Posts Tagged ‘Clue Records’

Clue Records

Christopher Nosnibor

The impact of lockdown and social distancing remain a prevalent theme in the blurbs and press releases for artists who’ve found themselves at a loss in recent months. The story behind Yowl’s new vide single, then, is by no means exceptional in itself, although it does have something of a twist to the tale in that it highlights the levels of ingenuity lockdown boredom has inspired for some:

‘unable to play shows online like some of their peers who live in enviable artistic

communes, they hit on a flawless solution; in a Lilliputian masterstroke, they built a cardboard pub and filled it with self-styled miniatures. From this, the video for Sunken Boy took form as a parallel to the cyclical ennui of life in lockdown and a materialisation of an all-consuming desire for power over their fellow bandmates, all while providing an

opportunity for a nod to the seminal video for Nsync’s ‘Bye Bye Bye’.

Task goal
Please extend the post about Yowl's cardboard-pub video by a few sentences. The data that comes next is from a separate source.

Given records
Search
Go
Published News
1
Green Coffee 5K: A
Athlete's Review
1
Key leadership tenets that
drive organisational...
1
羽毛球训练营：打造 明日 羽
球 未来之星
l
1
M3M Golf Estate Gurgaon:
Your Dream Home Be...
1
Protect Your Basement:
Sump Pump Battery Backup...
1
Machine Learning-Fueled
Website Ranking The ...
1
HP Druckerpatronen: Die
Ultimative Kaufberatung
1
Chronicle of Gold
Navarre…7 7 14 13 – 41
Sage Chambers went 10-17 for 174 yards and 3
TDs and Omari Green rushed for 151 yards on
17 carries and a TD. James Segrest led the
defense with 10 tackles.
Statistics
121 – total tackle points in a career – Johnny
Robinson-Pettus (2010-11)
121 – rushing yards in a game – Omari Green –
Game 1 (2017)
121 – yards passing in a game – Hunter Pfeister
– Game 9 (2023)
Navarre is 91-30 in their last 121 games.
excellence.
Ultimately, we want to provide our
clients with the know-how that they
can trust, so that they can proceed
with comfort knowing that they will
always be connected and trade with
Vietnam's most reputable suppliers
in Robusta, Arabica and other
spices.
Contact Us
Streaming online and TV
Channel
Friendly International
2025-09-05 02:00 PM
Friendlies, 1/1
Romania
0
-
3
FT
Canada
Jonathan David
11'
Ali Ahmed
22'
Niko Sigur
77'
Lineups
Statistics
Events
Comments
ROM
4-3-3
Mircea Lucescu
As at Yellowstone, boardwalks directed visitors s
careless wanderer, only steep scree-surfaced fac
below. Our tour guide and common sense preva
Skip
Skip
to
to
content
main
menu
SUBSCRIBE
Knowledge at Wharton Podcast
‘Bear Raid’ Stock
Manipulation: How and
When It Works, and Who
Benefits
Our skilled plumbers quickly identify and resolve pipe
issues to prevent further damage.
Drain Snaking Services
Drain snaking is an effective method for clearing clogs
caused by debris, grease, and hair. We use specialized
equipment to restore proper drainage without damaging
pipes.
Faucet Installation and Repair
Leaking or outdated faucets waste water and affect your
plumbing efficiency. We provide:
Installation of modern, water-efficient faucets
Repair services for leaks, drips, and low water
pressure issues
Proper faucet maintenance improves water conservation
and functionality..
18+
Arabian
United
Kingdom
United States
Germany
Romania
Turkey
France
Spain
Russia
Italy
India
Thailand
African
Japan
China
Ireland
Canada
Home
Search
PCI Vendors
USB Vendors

Answer section
After a solid but fairly middling indie jangler of an opening, with a largely forgettable crooning vocal, all of which invites Smiths comparisons – but for its confessional lyrics and a strong opening line, which finds Gabriel Byrde admit “I’ve convinced myself and others that I’m a decent person” – it unexpectedly erupts about three-quarters of the way through into a raw, jagged blast of furious alt-rock.

It tapers down to a bleak ending, and makes for quite the rollercoaster, both sonically end emotionally. In short, it’s a great single.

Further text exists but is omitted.